Monday, 24 November 2008

Prepared for Action

We are in a financial crisis. A common feature of the ongoing arguments about how the current crisis might best be resolved is criticism of the Government for not being better prepared for the global economic downturn. Why, opposition parties ask, was money not set aside in the good times for a time such as this? Meanwhile, as the political debate drags on, we must all prepare for tough times ahead. We must watch the pennies all the more closely when the pound can’t look after itself. And it happens that we must do so even as we prepare for Christmas, until now a celebration increasingly characterised by financial excess as opposed to restraint.

Looking ahead to the New Year, workers at Honda’s factory in Swindon must prepare to find something else to do with their time for the two months when it will close down due to the drop in demand. And rail users must prepare themselves for yet another significant increase in the price of their fares.

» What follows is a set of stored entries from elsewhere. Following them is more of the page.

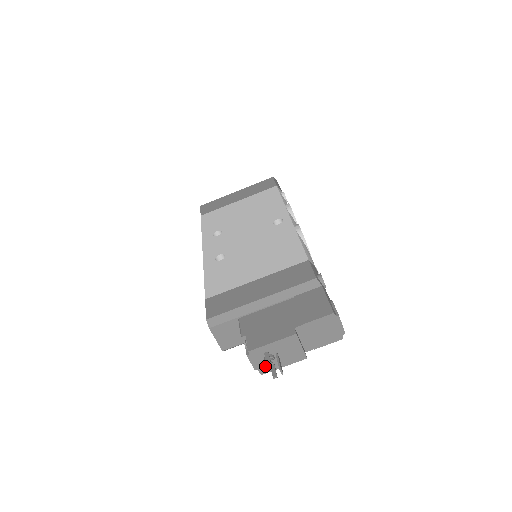
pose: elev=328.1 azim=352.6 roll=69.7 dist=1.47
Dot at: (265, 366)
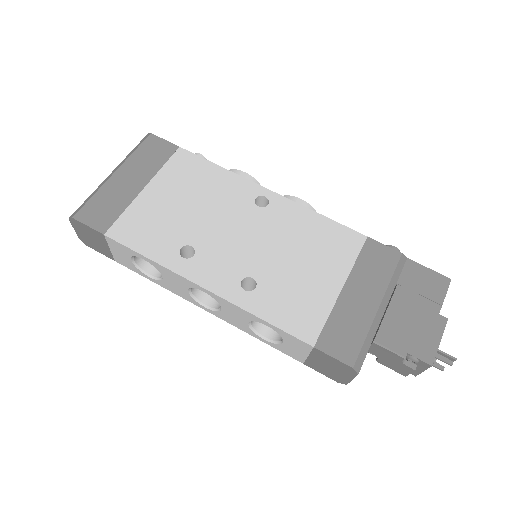
Dot at: occluded
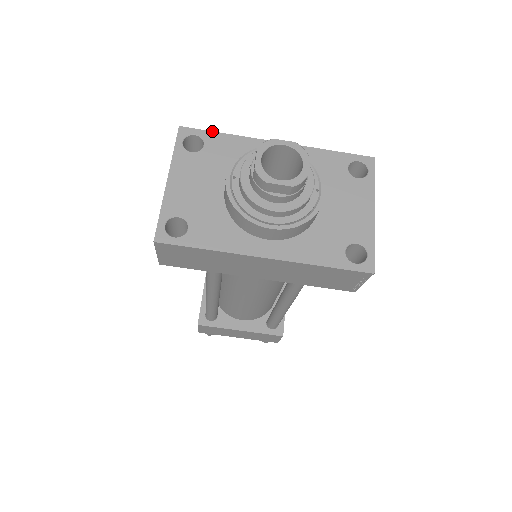
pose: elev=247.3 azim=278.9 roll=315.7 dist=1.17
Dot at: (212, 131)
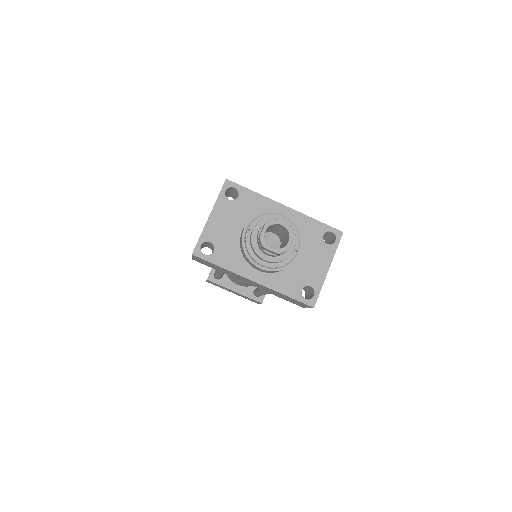
Dot at: occluded
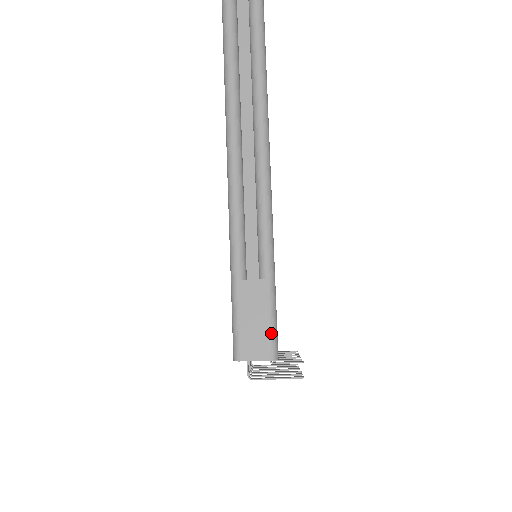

The repeated emphasis in our readings this week is the need to be prepared for the second coming of Christ. Put differently, our adherence to a biblical worldview, wherein it is certain that Christ will one day come again, has implications for the way we live now. And they are practical implications. True, we’ll hear Jesus telling us to ‘keep watch’ for his coming, but – as his parable of the talents and teaching about the final judgement using the imagery of a shepherd separating sheep and goats makes clear – that’s far from a summons to complacency and inactivity. On the contrary, our confidence in Christ for our salvation, and our certainty that he will return is to provoke us to bold, imaginative transformative action.

If we are prepared at all for the future coming of Christ, it will be demonstrated in our willingness to act in his name in the here and now.